Challenge number one is finding a dataset I can work with. I want to do something with text. There are plenty of books available digitally, but they always seem to be in formats, such as PDF, that require a fair amount of cleaning (which I would rather not do) before they can be consumed by any of the tools.
I did find a number interesting datasets on the NYC Open Data website. Many of them are easy to download. I downloaded one small one that contains the average SAT scores for each High School. I was able to bring the dataset into R, too. It’s such a simple dataset–basically just school id plus the scores of each section of the SAT–that there isn’t much analysis one can do (mean, median, standard deviation…?). I would like to combine it with some other datasets that could enrich the data. For example, if I could get the locations of the schools, I could map the SAT data or if I could get demographic data for each school, I could correlate SAT performance to various demographic variables.
On a parallel track, I am working with Joy, who is very interested in motherhood and wants to explore datasets related to that subject. If she can find a compelling dataset, we will work together to analyze it.
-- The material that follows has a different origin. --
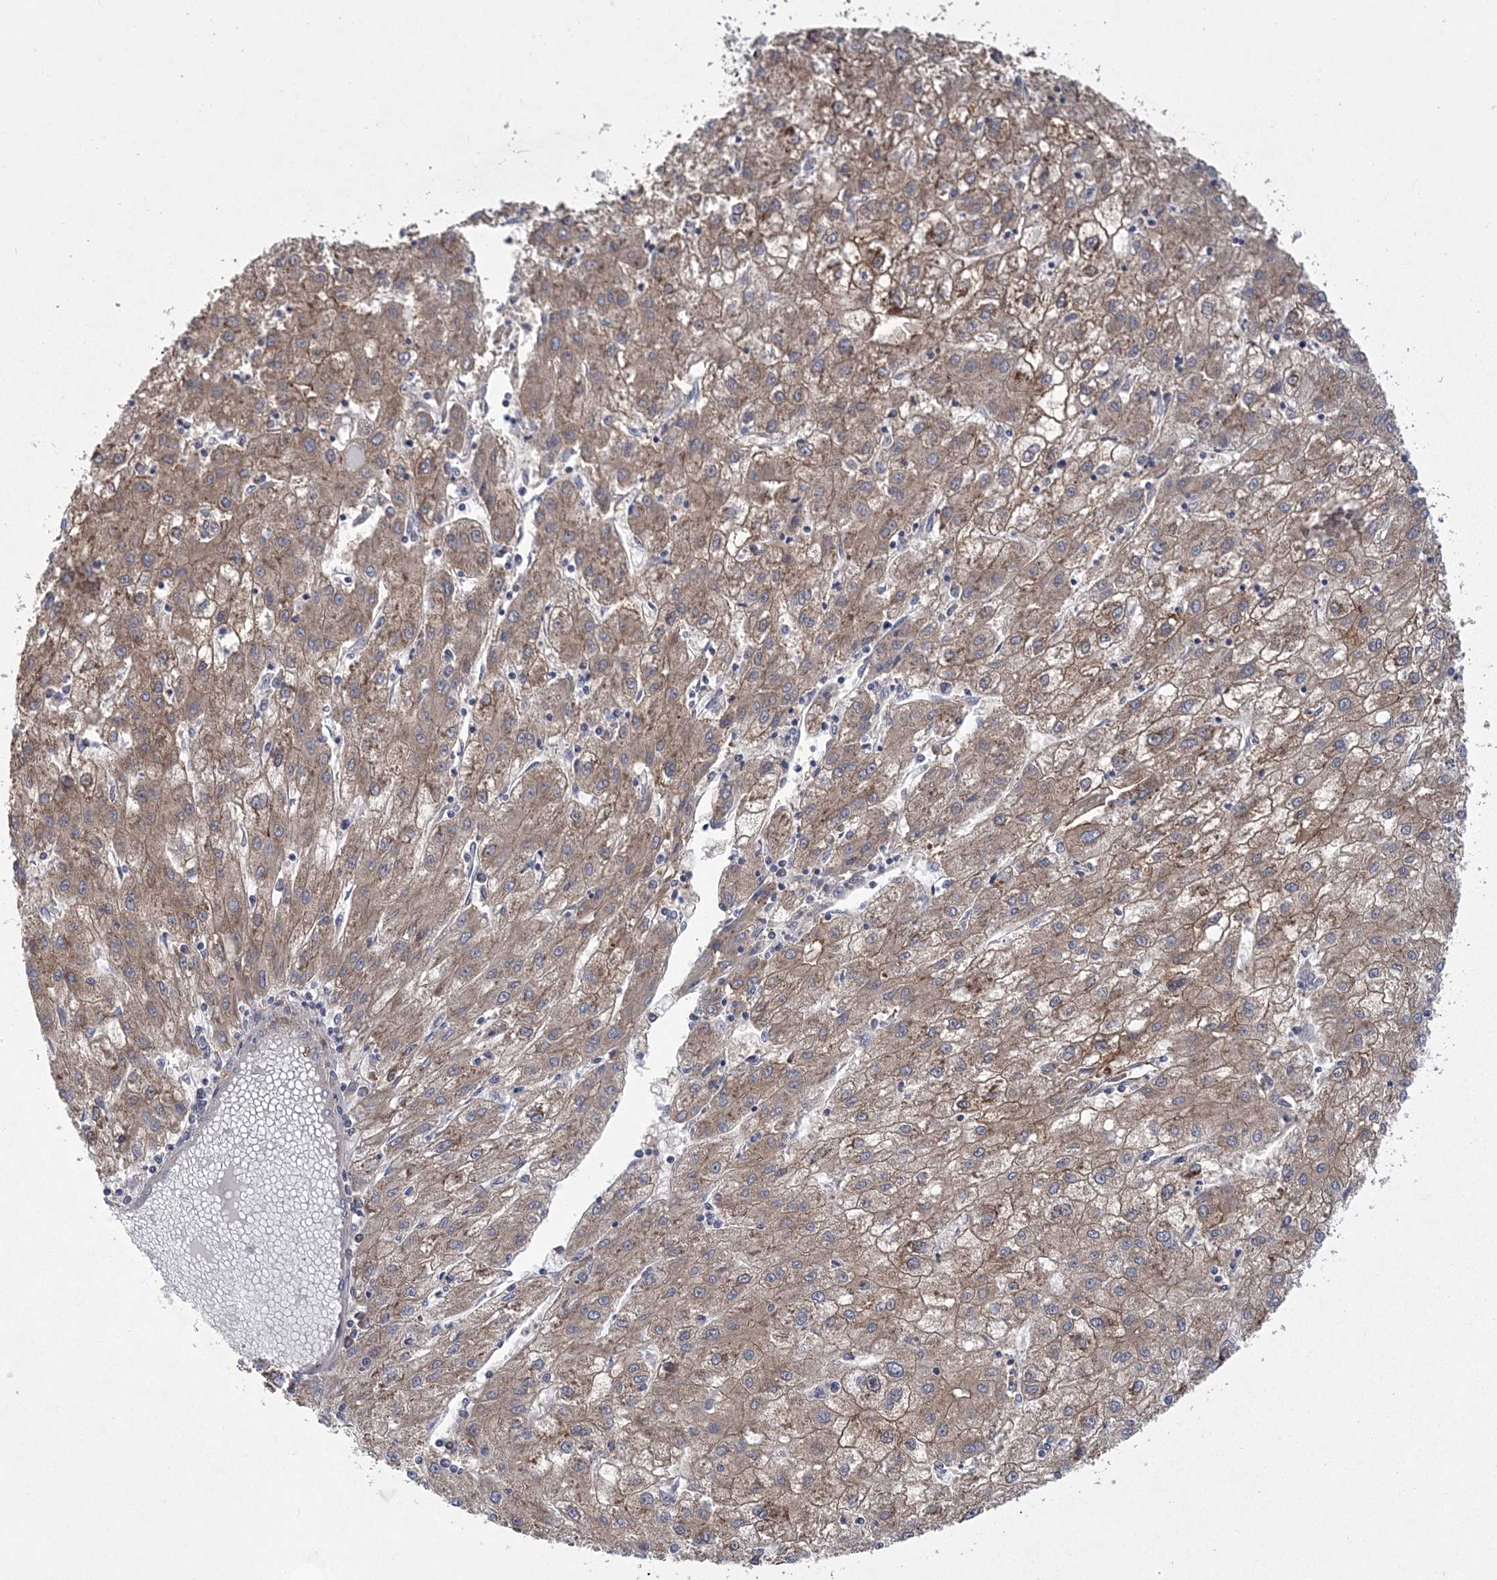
{"staining": {"intensity": "moderate", "quantity": ">75%", "location": "cytoplasmic/membranous"}, "tissue": "liver cancer", "cell_type": "Tumor cells", "image_type": "cancer", "snomed": [{"axis": "morphology", "description": "Carcinoma, Hepatocellular, NOS"}, {"axis": "topography", "description": "Liver"}], "caption": "Immunohistochemistry of human liver cancer (hepatocellular carcinoma) exhibits medium levels of moderate cytoplasmic/membranous positivity in about >75% of tumor cells.", "gene": "ARSJ", "patient": {"sex": "male", "age": 72}}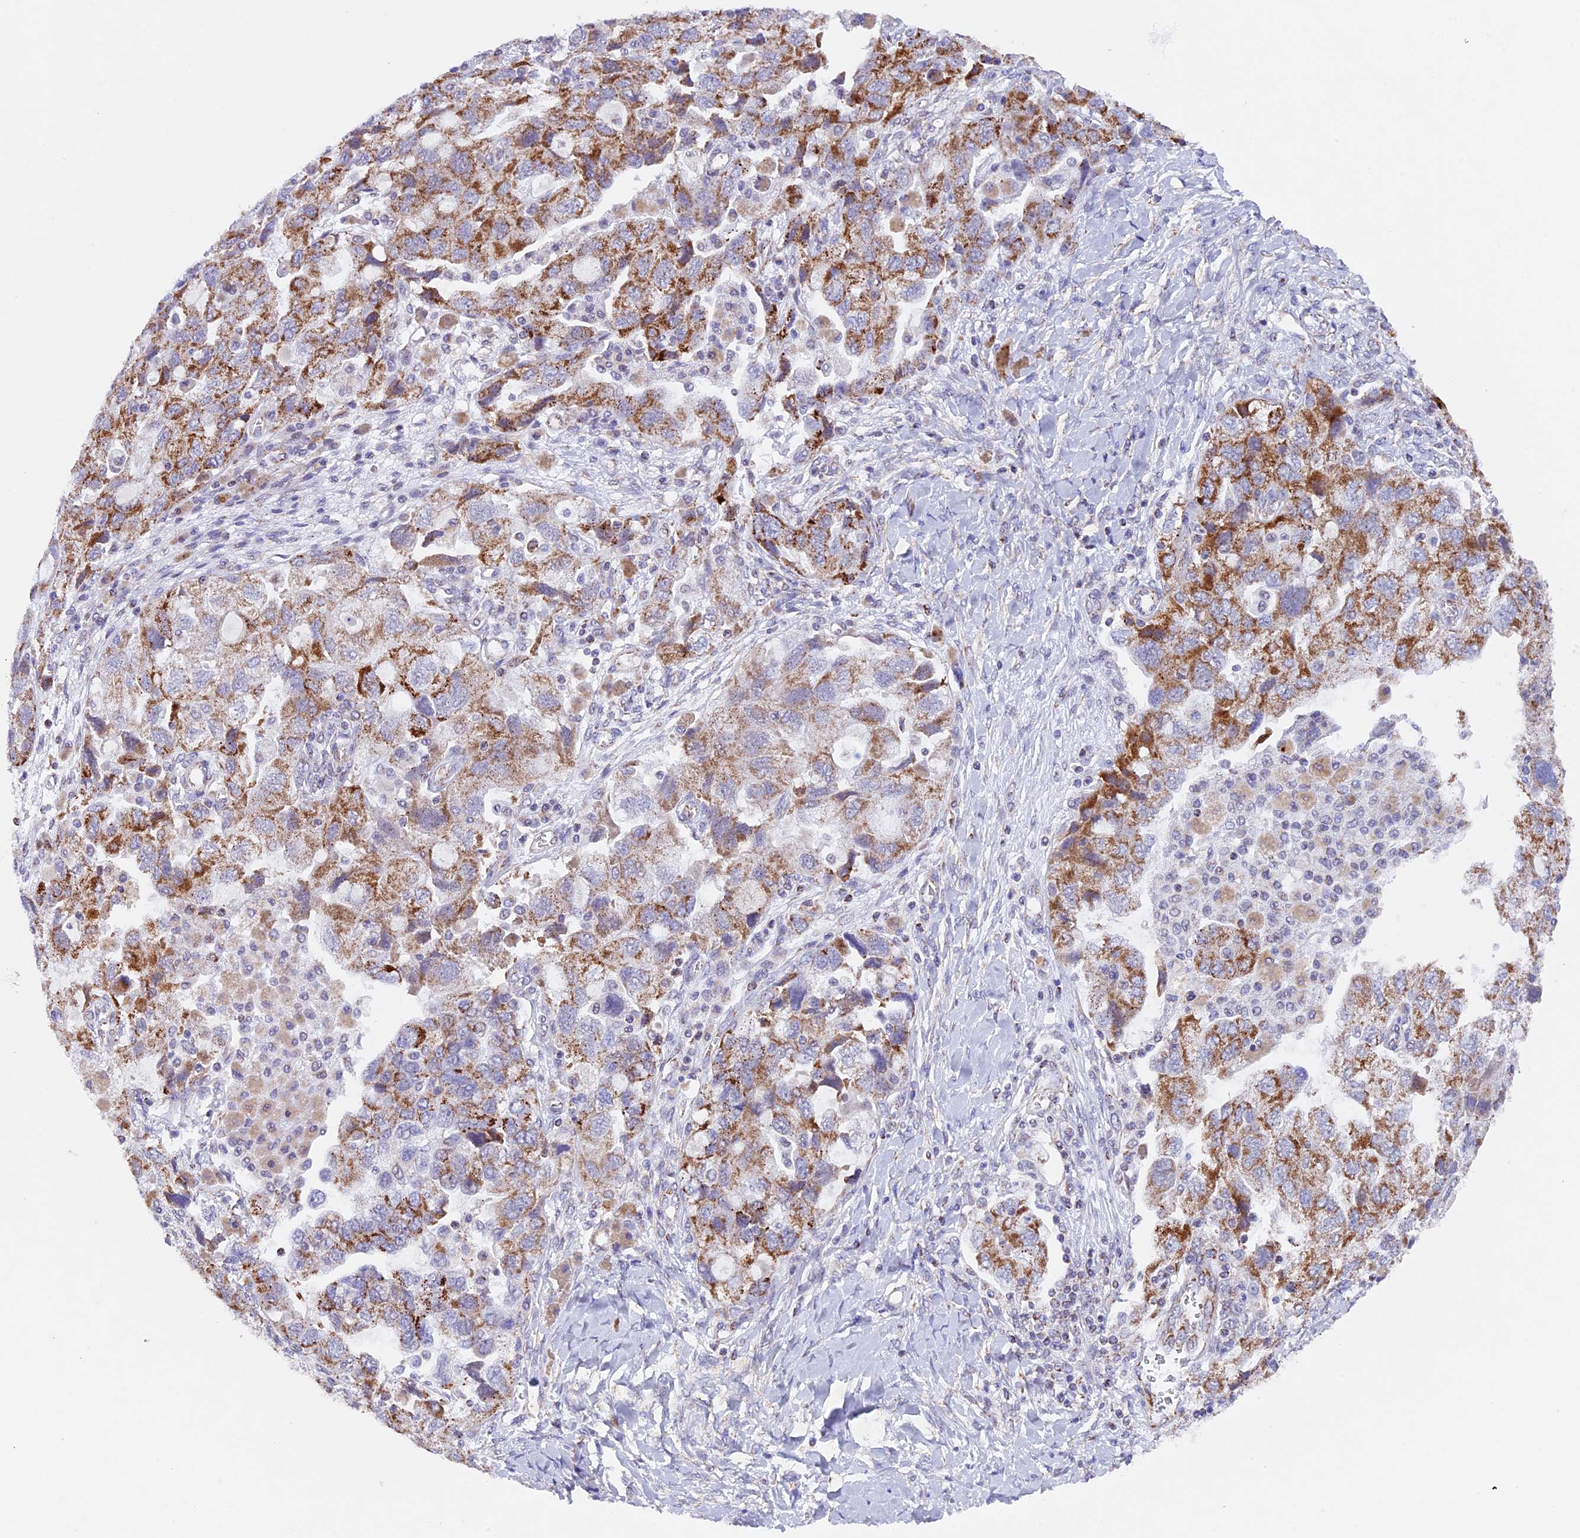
{"staining": {"intensity": "moderate", "quantity": ">75%", "location": "cytoplasmic/membranous"}, "tissue": "ovarian cancer", "cell_type": "Tumor cells", "image_type": "cancer", "snomed": [{"axis": "morphology", "description": "Carcinoma, NOS"}, {"axis": "morphology", "description": "Cystadenocarcinoma, serous, NOS"}, {"axis": "topography", "description": "Ovary"}], "caption": "Protein analysis of serous cystadenocarcinoma (ovarian) tissue displays moderate cytoplasmic/membranous staining in approximately >75% of tumor cells. The staining was performed using DAB (3,3'-diaminobenzidine) to visualize the protein expression in brown, while the nuclei were stained in blue with hematoxylin (Magnification: 20x).", "gene": "TFAM", "patient": {"sex": "female", "age": 69}}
So it turns out that Project Gutenberg has books in TXT format that you can download. It also appears that there is a website www.zamzar.com that will convert PDF files to text files for free. Question for further thought: if the PDF is a scanned image, will converting it to text get me anywhere? I doubt it. Best way to find out is to give it a go.
I am going to download Great Expectations from Project Gutenberg and see if I can pull it into R and, perhaps, Gephi or Antconc to see what can be done that might be interesting.